1. Qui va payer l’addition ?

Mais qui va, au bout de la chaîne d’approvisionnement, payer la facture ? Cela dépend de nombreux facteurs. Comme nous l’avons vu dans mon précédent article, les droits de douane peuvent être utilisés à deux fins : alimenter le Trésor ou protéger l’industrie nationale.

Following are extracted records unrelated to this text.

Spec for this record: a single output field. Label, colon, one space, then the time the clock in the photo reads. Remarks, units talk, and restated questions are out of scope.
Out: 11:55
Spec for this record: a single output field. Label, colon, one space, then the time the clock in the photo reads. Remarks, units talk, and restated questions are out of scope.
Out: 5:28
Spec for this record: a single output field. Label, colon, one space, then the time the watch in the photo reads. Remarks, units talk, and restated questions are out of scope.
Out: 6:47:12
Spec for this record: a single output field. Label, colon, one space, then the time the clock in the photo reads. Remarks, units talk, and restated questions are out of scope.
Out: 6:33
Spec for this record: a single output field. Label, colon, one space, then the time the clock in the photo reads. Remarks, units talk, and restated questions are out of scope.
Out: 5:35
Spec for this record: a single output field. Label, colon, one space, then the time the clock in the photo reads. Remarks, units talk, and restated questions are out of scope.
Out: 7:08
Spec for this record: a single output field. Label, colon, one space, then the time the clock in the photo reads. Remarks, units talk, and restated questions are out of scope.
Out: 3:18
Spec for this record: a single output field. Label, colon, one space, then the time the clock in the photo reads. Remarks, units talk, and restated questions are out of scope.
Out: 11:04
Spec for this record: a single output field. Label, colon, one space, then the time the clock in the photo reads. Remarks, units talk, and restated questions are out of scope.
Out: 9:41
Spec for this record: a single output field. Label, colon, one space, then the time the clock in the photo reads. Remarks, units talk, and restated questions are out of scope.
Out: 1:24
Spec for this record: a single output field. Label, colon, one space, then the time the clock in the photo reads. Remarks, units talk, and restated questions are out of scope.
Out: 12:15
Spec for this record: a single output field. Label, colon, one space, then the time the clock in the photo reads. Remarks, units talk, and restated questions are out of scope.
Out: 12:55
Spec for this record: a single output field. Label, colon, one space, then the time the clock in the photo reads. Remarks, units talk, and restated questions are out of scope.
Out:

Si l’on souhaite alimenter le Trésor, il faut fixer des droits de douane relativement bas pour que les importations puissent se poursuivre. Cette option n’offre par conséquent aucune protection de l’industrie nationale et représente un gros bonus pour les finances publiques. Dans le second scénario, on souhaite protéger l’industrie, on achète peu au pays impacté par les droits de douane, mais on fait bien souvent rentrer moins d’argent que prévu (pensez à l’intervention des pays connecteurs).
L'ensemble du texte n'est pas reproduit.